*WHAT IS NEEDED*
Using the Obamacare enrollment text, mark each statement yes if it agrees with the text and no if it does not, and quote the words that decide it. 1. The spring sign-ups came in one million above projections. 2. Coverage can be obtained without paying the first month's premium. 3. The White House goal was for 28 percent of enrollees to be between 18 and 35.

*EXERCISE TEXT*

┄┄┄┄┄┄

This October will be the one year anniversary of the ObamaCare healthcare exchange rollout. After a disastrous start, this spring 8 million Americans signed on—one million more than projected. But as Reason’s Peter Suderman explains, there’s a lot less to this “success” story than meets the eye:

The administration's single most prominent piece of evidence that Obamacare is a success is that it surpassed expectations by signing up 8 million people for coverage. That statistic, however, leaves out an important detail: how many of those 8 million have actually enrolled. …What's less clear is how many of those people followed up by paying their first month's premium, a requirement for coverage.

If 85 percent of the 8 million sign-ups end up paying, then the true exchange-enrollment total is more like 6.8 million. Even a 10 percent reduction would still knock 800,000 off the administration's sign-up total-far better than prospects looked in the law's darkest days, but still substantially less than the headline figure the administration advertised.

But that’s not all. Remember: for ObamaCare to stay afloat financially, huge numbers of young (healthy) people have to sign up and subsidize it. Again, Suderman notes that we’re not even close:

In background briefings with various reporters in the summer of 2013, the White House said that the goal, based on estimates by the CBO, was to have 39 percent of all enrollees to be between the ages of 18 and 35. So what was the final total? Just 28 percent of sign-ups were in that age range.

┄┄┄┄┄┄

*SUPPLIED INFORMATION*
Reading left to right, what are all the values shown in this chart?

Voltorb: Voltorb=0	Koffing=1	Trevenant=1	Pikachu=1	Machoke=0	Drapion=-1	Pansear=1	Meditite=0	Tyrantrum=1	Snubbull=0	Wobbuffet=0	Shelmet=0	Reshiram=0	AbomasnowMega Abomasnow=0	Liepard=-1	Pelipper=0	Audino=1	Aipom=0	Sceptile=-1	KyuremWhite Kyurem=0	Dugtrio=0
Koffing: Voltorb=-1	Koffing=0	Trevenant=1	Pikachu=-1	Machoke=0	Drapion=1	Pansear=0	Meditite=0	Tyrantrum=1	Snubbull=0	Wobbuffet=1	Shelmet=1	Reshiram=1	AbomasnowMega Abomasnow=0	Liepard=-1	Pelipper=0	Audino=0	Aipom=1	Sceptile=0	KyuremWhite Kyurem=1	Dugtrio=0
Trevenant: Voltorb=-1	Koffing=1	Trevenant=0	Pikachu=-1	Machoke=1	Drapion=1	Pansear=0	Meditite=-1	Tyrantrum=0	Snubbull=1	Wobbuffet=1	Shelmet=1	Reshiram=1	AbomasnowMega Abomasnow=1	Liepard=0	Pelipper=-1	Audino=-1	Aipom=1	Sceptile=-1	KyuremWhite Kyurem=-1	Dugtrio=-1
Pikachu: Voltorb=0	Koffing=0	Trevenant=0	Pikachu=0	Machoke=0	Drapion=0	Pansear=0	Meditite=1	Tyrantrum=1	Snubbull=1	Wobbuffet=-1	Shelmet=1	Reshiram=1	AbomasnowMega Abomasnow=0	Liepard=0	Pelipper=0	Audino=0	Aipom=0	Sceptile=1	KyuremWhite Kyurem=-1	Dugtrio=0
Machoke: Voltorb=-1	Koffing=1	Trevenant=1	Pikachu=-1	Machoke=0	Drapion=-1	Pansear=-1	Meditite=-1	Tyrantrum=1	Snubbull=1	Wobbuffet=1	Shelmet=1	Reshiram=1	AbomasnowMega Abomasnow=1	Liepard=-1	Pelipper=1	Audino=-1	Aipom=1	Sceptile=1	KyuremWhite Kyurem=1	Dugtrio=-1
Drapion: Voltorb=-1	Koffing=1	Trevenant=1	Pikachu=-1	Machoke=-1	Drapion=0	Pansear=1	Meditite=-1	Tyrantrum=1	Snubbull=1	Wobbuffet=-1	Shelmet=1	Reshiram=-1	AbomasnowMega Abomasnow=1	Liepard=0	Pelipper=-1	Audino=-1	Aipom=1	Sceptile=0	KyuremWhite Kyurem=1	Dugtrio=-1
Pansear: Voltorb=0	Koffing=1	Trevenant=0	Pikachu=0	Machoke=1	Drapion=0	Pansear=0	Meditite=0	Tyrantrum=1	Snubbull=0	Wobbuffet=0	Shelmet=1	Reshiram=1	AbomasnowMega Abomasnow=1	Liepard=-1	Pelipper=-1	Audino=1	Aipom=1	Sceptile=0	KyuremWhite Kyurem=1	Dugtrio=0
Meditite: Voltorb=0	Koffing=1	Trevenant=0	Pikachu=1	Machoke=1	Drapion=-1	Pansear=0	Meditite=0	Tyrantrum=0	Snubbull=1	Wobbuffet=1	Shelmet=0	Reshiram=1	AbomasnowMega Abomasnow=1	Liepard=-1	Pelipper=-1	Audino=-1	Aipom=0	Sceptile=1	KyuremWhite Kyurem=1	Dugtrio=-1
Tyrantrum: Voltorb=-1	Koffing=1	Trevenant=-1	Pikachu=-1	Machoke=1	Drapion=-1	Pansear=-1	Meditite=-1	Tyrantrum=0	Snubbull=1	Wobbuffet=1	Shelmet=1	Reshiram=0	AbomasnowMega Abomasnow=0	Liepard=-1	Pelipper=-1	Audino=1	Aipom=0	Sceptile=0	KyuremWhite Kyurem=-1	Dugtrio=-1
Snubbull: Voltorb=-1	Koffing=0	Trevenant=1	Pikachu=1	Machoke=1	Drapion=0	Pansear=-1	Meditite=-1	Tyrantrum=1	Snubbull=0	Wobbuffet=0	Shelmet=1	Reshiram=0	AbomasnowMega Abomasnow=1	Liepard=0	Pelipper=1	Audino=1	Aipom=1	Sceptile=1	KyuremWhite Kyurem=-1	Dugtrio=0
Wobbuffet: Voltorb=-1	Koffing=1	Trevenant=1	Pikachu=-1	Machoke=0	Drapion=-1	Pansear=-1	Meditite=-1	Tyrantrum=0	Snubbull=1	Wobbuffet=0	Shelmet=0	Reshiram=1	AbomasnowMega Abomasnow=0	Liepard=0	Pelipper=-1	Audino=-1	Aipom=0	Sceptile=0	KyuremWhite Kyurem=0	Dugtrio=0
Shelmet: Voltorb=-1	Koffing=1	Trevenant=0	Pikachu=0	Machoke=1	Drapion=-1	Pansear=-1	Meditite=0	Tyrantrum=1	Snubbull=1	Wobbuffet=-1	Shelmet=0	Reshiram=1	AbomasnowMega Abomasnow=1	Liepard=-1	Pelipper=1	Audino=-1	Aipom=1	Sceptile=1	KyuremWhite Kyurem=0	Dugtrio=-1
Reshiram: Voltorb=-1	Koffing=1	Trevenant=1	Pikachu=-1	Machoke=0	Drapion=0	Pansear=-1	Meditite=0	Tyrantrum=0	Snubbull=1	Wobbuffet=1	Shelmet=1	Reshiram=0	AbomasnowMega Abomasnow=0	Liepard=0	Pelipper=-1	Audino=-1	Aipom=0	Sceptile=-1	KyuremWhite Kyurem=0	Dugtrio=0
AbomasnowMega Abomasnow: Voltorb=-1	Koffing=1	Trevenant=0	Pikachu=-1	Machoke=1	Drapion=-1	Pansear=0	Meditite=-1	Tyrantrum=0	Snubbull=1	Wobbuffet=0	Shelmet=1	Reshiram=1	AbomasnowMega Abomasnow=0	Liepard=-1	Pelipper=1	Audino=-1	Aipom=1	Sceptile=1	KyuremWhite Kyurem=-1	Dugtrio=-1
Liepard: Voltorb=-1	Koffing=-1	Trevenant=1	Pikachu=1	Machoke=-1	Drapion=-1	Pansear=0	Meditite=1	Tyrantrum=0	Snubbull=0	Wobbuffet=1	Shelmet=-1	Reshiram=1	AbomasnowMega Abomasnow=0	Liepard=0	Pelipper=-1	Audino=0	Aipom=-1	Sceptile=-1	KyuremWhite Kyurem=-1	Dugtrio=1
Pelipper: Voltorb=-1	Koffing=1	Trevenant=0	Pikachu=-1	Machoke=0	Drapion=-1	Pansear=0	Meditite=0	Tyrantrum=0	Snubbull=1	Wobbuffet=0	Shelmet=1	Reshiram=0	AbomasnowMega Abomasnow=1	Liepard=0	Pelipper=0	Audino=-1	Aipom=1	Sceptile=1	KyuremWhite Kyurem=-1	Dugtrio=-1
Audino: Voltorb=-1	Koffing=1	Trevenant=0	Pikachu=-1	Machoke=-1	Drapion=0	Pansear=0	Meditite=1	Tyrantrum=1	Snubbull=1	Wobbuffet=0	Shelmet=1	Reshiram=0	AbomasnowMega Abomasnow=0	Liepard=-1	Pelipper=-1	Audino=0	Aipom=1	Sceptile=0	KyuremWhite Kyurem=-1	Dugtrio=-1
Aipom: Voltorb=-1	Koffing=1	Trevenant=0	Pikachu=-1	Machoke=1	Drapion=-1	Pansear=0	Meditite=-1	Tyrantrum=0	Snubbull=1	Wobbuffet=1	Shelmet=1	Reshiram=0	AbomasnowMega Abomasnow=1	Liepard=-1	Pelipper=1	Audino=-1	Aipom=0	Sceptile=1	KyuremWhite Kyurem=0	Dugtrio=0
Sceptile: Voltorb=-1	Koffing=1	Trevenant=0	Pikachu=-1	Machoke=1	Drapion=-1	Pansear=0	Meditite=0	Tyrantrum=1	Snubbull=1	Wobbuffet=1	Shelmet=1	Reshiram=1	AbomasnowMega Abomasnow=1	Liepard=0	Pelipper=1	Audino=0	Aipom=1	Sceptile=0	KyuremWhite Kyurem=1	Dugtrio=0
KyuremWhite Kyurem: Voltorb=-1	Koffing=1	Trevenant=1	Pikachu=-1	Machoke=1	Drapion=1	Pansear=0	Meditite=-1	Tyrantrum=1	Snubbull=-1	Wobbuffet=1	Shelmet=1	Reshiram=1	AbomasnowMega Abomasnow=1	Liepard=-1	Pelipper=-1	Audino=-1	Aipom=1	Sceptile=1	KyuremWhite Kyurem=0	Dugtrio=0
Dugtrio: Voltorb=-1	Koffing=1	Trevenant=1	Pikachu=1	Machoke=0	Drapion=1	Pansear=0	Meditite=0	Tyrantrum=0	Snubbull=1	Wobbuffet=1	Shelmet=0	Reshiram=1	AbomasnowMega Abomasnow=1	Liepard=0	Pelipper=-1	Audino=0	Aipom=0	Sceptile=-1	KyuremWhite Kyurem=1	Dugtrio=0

┄┄┄┄┄┄

*SOLUTION FOR THIS TASK*
1. Yes: "this spring 8 million Americans signed on—one million more than projected"
2. No: "paying their first month's premium, a requirement for coverage"
3. No: "the goal, based on estimates by the CBO, was to have 39 percent of all enrollees to be between the ages of 18 and 35"